Fix test for Windows. I had missed one of the file paths in YAML.

@nickdesaulniers @thegameg Are we happy w/ the ReleaseNotes and the documentation changes? If so, I'll land this, but I wasn't sure either of you saw those changes ... or if using isFunctionInPrintList for now is a good choice until we can implement filtering for remarks.
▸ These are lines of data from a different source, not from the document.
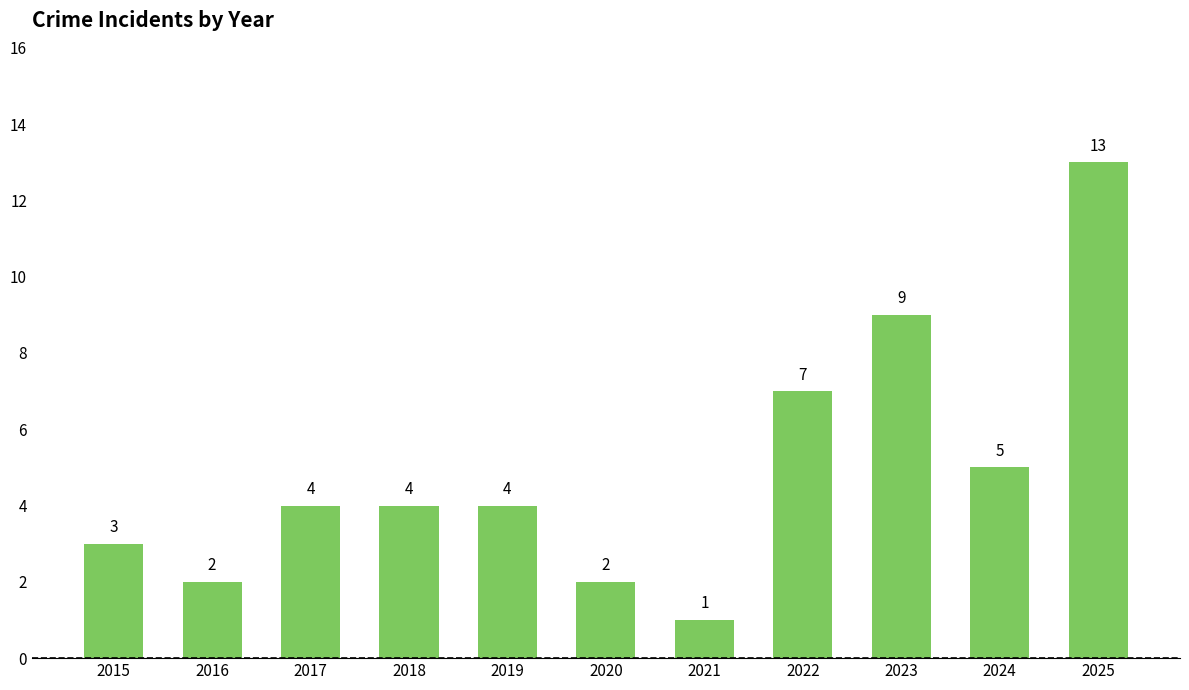

Which label corresponds to the smallest value in the chart?

2021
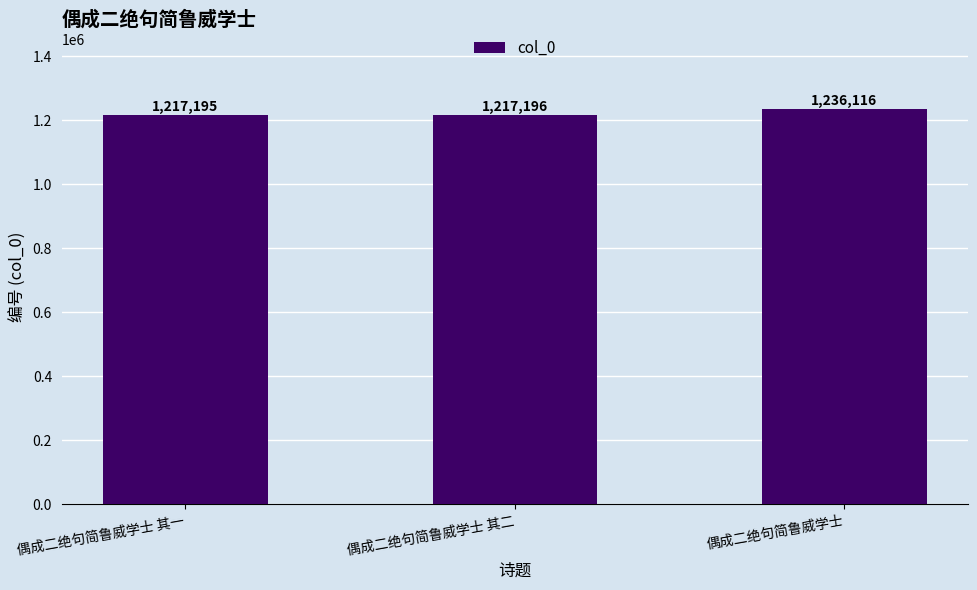

Is it true that the value at 偶成二绝句简鲁威学士 其一 is 1217195?

True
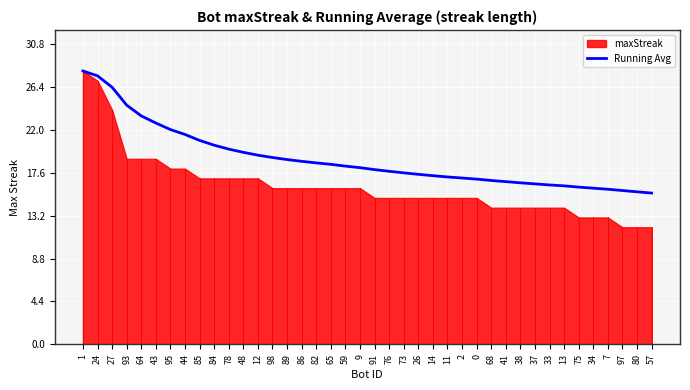

Does the chart display data point markers on the line(s)?

No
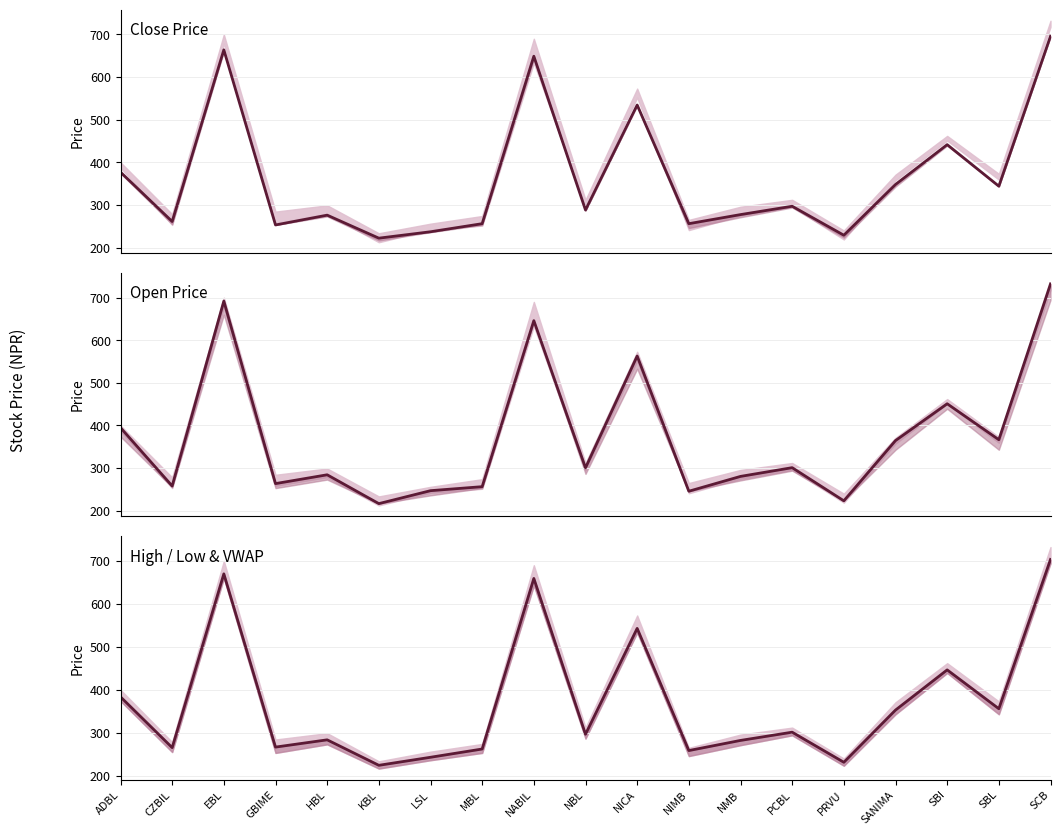

Which label corresponds to the largest value in the chart?

SCB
nickdesaulniers accepted this revision.Fri, Jan 13, 12:29 PM
thegameg accepted this revision.Fri, Jan 13, 12:52 PM
This revision was landed with ongoing or failed builds.Fri, Jan 13, 12:52 PM
This revision was automatically updated to reflect the committed changes.
paulkirth reopened this revision.Fri, Jan 13, 3:01 PM
This revision is now accepted and ready to land.Fri, Jan 13, 3:01 PM

This failed on some environments. See https://lab.llvm.org/buildbot/#/builders/109/builds/55534

clang/test/Frontend/stack-layout-remark.c
25

Line: might be fed to the next line. I suggest;

// YAML: DebugLoc:        { File: '{{.*}}stack-layout-remark.c',{{[:space:]}}Line: [[# @LINE + 24]],
225

ditto.

chapuni added inline comments.Fri, Jan 13, 3:09 PM
clang/test/Frontend/stack-layout-remark.c
25

typo. {{[:space:]}}*

paulkirth updated this revision to Diff 489147.Fri, Jan 13, 3:56 PM

Use more flexible whitespace matching

paulkirth marked 3 inline comments as done.Fri, Jan 13, 3:58 PM

@chapuni Thanks for the suggestion. It didn't occur to me that it could break the lines like that.

Thanks. I have noticed I suggested re-typo. (I didn't amend it since I thought it was obvious)

This revision was landed with ongoing or failed builds.Wed, Jan 18, 5:51 PM
This revision was automatically updated to reflect the committed changes.